The student will made the material above available online in a zipped folder named with his/her name, and will send the link to the teacher
Ideas for possible projects
In random order, the list is extended during the course.
Compare stochastic gradient descent and gradient aggregation methods in different regimes of condition-number versus dataset-size. See Bottou et al, section 5.3.3.
Survey and compare iterage averaging methods. See Bottou et al, section 5.4.
Survey the dynamic sampling techniques described in references [28,73] of Bottou et al (section 5.2.1). Implement and test at least one of them (including the basic one described in section 5.2.1).
Implement the (inexact) Newton method without inverting the Hessian, but using the conjugate gradient method. Evaluate the effect of stopping the conjugate method after i ≤ d steps, where d is the dimension of the parameter vector. See Bottou et al section 6.1 and Bubeck section 2.4.
Second-order techniques for neural network training.
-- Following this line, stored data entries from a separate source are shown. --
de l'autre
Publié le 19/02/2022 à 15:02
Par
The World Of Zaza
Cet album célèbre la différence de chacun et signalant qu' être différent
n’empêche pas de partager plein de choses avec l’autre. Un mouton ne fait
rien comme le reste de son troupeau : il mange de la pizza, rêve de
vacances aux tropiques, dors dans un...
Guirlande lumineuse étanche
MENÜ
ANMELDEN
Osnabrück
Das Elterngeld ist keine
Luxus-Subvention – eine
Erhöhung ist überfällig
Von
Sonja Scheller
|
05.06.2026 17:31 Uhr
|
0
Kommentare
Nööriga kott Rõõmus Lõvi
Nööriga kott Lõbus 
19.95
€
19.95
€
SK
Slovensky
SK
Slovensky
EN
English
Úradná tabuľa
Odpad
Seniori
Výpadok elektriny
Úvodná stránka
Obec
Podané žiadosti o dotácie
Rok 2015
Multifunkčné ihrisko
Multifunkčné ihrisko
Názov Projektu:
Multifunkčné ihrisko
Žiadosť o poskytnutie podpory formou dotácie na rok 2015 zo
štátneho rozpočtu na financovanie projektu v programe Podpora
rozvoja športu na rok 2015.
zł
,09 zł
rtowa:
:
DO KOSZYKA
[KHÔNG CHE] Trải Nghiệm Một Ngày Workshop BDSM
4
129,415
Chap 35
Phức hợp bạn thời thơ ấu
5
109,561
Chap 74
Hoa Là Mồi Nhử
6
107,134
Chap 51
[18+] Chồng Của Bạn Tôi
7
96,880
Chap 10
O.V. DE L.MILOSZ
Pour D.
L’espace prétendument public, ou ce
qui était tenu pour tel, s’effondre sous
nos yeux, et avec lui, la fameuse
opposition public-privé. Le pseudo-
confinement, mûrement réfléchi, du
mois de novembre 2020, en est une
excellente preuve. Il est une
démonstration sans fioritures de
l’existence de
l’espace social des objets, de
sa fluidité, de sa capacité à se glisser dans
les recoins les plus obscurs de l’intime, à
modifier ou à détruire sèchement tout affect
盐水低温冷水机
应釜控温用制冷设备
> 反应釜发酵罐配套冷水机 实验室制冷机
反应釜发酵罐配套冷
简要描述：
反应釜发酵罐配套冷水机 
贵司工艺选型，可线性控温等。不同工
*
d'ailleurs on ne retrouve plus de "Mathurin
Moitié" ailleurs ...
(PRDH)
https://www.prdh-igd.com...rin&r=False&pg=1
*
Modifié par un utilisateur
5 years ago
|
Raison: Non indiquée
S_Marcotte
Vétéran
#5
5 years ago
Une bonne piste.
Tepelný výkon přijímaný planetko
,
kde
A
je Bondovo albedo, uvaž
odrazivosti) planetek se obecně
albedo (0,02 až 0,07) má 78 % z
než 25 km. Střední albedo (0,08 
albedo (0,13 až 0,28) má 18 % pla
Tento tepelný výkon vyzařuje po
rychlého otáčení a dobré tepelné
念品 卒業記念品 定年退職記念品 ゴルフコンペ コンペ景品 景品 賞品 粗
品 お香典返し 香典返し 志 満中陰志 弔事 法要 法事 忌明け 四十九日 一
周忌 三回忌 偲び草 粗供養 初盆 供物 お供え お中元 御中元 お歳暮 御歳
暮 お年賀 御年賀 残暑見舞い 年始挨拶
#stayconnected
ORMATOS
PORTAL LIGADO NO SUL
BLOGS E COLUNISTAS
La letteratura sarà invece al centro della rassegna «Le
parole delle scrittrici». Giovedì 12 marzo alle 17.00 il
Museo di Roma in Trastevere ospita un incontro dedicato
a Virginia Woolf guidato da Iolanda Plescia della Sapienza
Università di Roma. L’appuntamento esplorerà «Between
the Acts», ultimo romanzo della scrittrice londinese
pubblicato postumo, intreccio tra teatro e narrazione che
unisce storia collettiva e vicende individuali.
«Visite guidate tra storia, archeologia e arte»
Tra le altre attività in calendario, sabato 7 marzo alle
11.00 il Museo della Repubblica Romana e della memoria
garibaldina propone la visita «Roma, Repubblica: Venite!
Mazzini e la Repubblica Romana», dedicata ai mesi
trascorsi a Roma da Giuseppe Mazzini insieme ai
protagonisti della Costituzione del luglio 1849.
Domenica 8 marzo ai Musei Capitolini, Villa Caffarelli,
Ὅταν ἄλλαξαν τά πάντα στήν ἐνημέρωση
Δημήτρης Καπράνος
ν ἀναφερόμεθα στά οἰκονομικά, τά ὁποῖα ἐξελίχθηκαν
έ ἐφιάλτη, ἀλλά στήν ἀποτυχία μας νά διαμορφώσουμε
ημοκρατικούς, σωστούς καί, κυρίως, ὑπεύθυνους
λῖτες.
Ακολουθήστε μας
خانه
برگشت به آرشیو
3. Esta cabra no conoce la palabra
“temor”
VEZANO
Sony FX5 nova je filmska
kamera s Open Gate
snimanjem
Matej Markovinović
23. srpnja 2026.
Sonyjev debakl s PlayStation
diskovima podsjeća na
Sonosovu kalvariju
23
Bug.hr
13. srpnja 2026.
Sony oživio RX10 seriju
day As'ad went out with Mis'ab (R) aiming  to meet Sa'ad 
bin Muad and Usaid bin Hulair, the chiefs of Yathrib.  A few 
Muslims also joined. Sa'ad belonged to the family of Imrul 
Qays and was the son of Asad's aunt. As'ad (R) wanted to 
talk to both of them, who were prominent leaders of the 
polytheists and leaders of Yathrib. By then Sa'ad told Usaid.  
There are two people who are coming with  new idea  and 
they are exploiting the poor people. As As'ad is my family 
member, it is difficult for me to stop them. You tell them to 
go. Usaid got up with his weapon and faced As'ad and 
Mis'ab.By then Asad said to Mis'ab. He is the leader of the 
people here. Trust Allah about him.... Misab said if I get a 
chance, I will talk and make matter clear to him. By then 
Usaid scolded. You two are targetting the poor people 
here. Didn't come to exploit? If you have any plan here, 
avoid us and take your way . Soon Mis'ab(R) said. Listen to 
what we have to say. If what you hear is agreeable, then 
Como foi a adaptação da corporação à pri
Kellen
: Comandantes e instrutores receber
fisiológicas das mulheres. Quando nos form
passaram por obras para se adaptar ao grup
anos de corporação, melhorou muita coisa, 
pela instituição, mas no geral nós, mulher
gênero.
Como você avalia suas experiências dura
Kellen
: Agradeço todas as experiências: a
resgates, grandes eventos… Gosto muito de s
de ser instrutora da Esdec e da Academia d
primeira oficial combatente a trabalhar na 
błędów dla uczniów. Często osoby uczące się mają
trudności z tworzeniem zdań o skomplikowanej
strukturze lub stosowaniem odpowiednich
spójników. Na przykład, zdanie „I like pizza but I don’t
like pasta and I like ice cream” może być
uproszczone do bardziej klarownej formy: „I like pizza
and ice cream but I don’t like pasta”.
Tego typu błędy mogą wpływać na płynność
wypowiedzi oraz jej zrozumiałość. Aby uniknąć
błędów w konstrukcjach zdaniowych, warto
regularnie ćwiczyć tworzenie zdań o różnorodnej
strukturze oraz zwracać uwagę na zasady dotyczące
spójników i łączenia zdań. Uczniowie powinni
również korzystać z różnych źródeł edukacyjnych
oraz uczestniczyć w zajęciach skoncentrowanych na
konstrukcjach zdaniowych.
See Bottou et al section 6.1.2 and references [12,100] as a starting point. Better avoid this project if you are not familiar with backpropagation method for neural networks.
Back to the classics: understand backpropagation from the original sources. Start from [134,135] in Bottou et al.
Survey, implement and test L-BFGS. See Bottou et al section 6.2 and references [97,113].
Asynchronicity as a momentum: ''Asynchrony begets Momentum, with an Application to Deep Learning'' by Mitliagkas et al, arxiv.
''Deep learning with Elastic Averaging SGD'' by Zhang et al, arxiv.